EXPLORE THE MATERIAL:
• 1. List every distinct calendar year that the essay reflecting on 2021 mentions, in the order each first appears.
• 2. Write a continuation of the essay reflecting on 2021, starting right after its final sentence.

PROVIDED TEXT:
───

To borrow (and update) Queen Elizabeth II's famous November 24, 1992, annus horribilis speech at the London Guildhall, l might begin by saying that 2021 "is not a year on which I shall look back with undiluted pleasure." Nor, I suspect, am I at all alone in that sentiment!
For me personally, this year began with an inevitable but nonetheless painful period of transition. On New Year's Eve 2020, I woke up still the pastor of a parish (albeit a "lame duck" one), with full responsibility for a parish community of which I was an integral part. On New Year's Day 2021, I woke up with no responsibilities and a part of no parish community. That, of course, is what happens as we age, and we are rightly required to pass on our responsibilities to others who are younger and fitter. Still, it would be the most unbelievable fantasy to pretend that such a transition, however necessary and appropriate, is anything but depressingly difficult and challengingly lonely.
Yet, life goes on (until it doesn't), and we all adapt. So, in January, I moved back to my community's mother house in New York, where I had previously lived until 10 years earlier, and so was already "home" on so many levels. And here I am, a year later, still discerning a proper path for myself. As the future Pope John XXIII when he turned 70 in 1951: "the bell has rung for Vespers and our best course is to hold ourselves ready in loving expectation for any summons."
Meanwhile, a lot more happened this year (sadly most of it bad) on the bigger and more important stage of the wider world.
Looking back at 2021, I suppose that the year's biggest story had to be the pandemic's persistence. On the one hand, there was the amazing scientific success with developing and administering vaccines (and boosters). There can be no question that one of the greatest advantages of living in our modern world is the success of science in developing such vaccines and (on the horizon) effective treatments which, while not eradicating this disease, may eventually transform it into a more manageable, endemic affliction. On the other hand, however, we have suffered society's simultaneous failure to get the rest of the world fully vaccinated and the consequent continuation of the pandemic, as the virus has continued to mutate and threaten to undo the progress we have made against it, something we are experiencing so dramatically now with this latest omicron-induced surge.
Undoubtedly, this has been the great tragedy of this year now happily ending: the failure of so many of our political and cultural leaders (including inexcusably even some religious leaders) to get the world (and even our own country) completely vaccinated. Indeed, in far too many cases, we have seen political, cultural, and religious leaders, who certainly should have known better (and in many case probably do know better), actively opposing vaccination mandates and other self-evident public health measures like mask mandates. We would have had a pandemic no matter what, and many would certainly have sickened and died, but it would be much more under control and many fewer would sicken and die if vaccine and mask mandates had been universally employed and enforced, and if all political, cultural, and religious leaders had done the right thing rather than exploiting this crisis in a bid for crass culture-war political power.

───

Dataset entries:
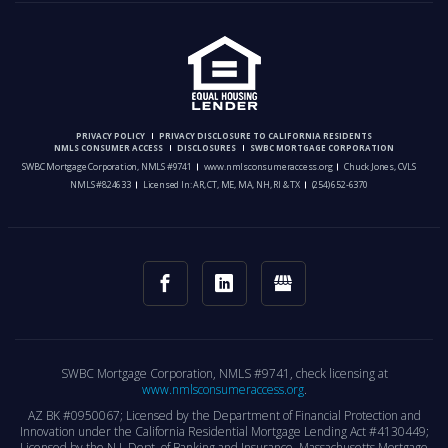
PRIVACY POLICY
PRIVACY DISCLOSURE TO CALIFORNIA RESIDENTS
NMLS CONSUMER ACCESS
DISCLOSURES
SWBC MORTGAGE CORPORATION
SWBC Mortgage Corporation, NMLS #9741
www.nmlsconsumeraccess.org
Chuck Jones, CVLS
NMLS #824633
Licensed In: AR, CT, ME, MA, NH, RI & TX
(254) 652-6370
SWBC Mortgage Corporation, NMLS #9741, check licensing at
www.nmlsconsumeraccess.org
.
AZ BK #0950067; Licensed by the Department of Financial Protection and
Innovation under the California Residential Mortgage Lending Act #4130449;
Licensed by the N.J. Dept. of Banking and Insurance. Massachusetts Mortgage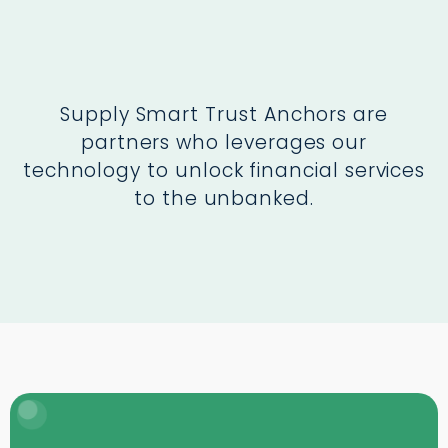
Supply Smart Trust Anchors are
partners who leverages our
technology to unlock financial services
to the unbanked.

───

ANSWERS TO THE EXERCISE:
• 1. 1992, 2021, 2020, 1951

• 2.
All of which, of course, brings us to the other great calamity of 2021 - the attempt to overthrow our constitutional government on January 6 and the enabling of this by too many powerful political, cultural, and religious figures both before and since. If the covid pandemic represents a direct threat to human life, January 6 and its enablers (before and since) represent a real and direct threat to the continuance of our over 200 years of admittedly imperfect but surprisingly successful and resilient constitutional government. In this, the coming year and the outcome of the 2022 elections may prove dangerously decisive, a threat to which a surprising number of people seem somewhat indifferent. The ultimate test will come, of course, on January 6, 2025, when we will either pass or fail the test Benjamin Franklin famously set for future generations of Americans: "a republic if you can keep it."
Finally, as if all that weren't enough, there remains the ongoing and seemingly unstoppable threat of climate change, which has this past year shown itself in increasing threats to our existing way fo life in one weather disaster after another. Of course, this is not new news at all. Scientists have been warning that this was coming for decades. Yet still - as recently as this past summer's failed climate conference in Glasgow - we have again shown ourselves unwilling to reform our demonstrably destructive way of life. Accordingly, the consequences for even the near term, but even more so for the long-term future of human civilization on this planet will likely be catastrophic.
All in all, then, 2021 has been a really bad year. Surely, good things have happened here and there in individual lives and in families, for all of which we one and all ought to be grateful. But (for all the FDR and New Deal wishful thinking this year) sadly this is certainly no time to sing Happy Days Are here Again. A year ago, there was widespread hope that, thanks to vaccines, we might be putting the pandemic behind us, and that, thanks to the 2020 election, we might be putting Trump and the malevolent movement he personifies behind us. Instead, the opposite has happened. To update what Queen Elizabeth said so well in 1992, this now ending year 2021 is not a year on which anyone should look back with undiluted pleasure.